Mordant dyes require a mordant, which improves the fastness of the dye against water, light and perspiration. The choice of mordant is very important as different mordants can change the final colour significantly. Most natural dyes are mordant dyes and there is therefore a large literature base describing dyeing techniques. The most important mordant dyes are the synthetic mordant dyes, or chrome dyes, used for wool; these comprise some 30% of dyes used for wool, and are especially useful for black and navy shades. The mordant, potassium dichromate, is applied as an after-treatment.
Vat dyes are essentially insoluble in water and incapable of dyeing fibres directly. However, reduction in alkaline liquor produces the water soluble alkali metal salt of the dye, which, in this leuco form, has an affinity for the textile fibre. Subsequent oxidation reforms the original insoluble dye.
Reactive dyes utilize a chromophore containing a substituent that is actived and allowed to directly react to the surface of the substrate. The covalent bonds that attach reactive dye to natural fibers make it among the most permanent of dyes. Cool water fiber reactive dyes, such as Procion MX, Cibacron F, and Drimarene K, are very easy to use because the dye can be applied at room temperature. Reactive dye is by far the best choice for dyeing cotton and other cellulose fibers at home or in the art studio.
Disperse dyes were originally developed for the dyeing of cellulose acetate, and are substantially water insoluble. The dyes are finely ground in the presence of a dispersing agent and then sold as a paste, or spray-dried and sold as a powder. They can also be used to dye nylon, triacetate, polyester and acrylic fibres. In some cases, a dyeing temperature of 130 °C is required, and a pressurised dyebath is used. The very fine particle size gives a large surface area that aids dissolution to allow uptake by the fibre. The dyeing rate can be significantly influenced by the choice of dispersing agent used during the grinding.
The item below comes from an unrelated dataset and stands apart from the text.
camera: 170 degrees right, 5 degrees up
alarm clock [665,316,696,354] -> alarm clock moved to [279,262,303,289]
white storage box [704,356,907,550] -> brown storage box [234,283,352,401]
Azoic dyeing is a technique in which an insoluble azoic dye is produced directly onto or within the fibre. This is achieved by treating a fibre with both diazoic and coupling components. With suitable adjustment of dyebath conditions the two components react to produce the required insoluble azoic dye. This technique of dyeing is unique, in that the final colour is controlled by the choice of the diazoic and coupling components.
These include eosin and iron buff.
Sulfur dyes are the biggest volume dyes manufactured for cotton. They are cheap, generally have good wash-fastness and are easy to apply. The dyes are absorbed by cotton from a bath containing sulfide and are insolubilised within the fibre by oxidation. During this process the dyes form complex larger molecules which is the basis of their good wash-fastness.
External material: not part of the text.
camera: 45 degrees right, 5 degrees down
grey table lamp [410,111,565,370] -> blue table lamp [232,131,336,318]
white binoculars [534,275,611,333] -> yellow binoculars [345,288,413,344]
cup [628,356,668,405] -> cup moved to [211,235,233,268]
One other class which describes the role of dyes, rather than their mode of use, is food dyes. This is a special class of dye, and have characteristically very high purity. These include direct, mordant and vat dyes, and the use thereof is strictly controlled by legislation. Many are azoic dyes, although anthraquinone and triphenylmethane compounds are used for colours such as green and blue. Some naturally-occurring dyes are also used.
Fluorescent brightening agents or optical brightening agents or fluorescent whitening agents are dyes that absorb light in the ultraviolet and violet region of the electromagnetic spectrum, and re-emit light in the blue region.
This creates a whitening effect by making materials look less yellow and by increasing the overall amount of light reflected to the eye. The most common class of chemicals with this property are the stilbenes. These chemicals are commonly part of laundry detergents to replace FWA removed during washing and enhance the appearance of garments.
Substantive dyes include safflower and turmeric, while indigo and woad are vat dyes. Mordant dyes include alizarin (madder), dyer's broom, brazilwood, quercitron bark, weld and old fustic. Cudbear is unclassified.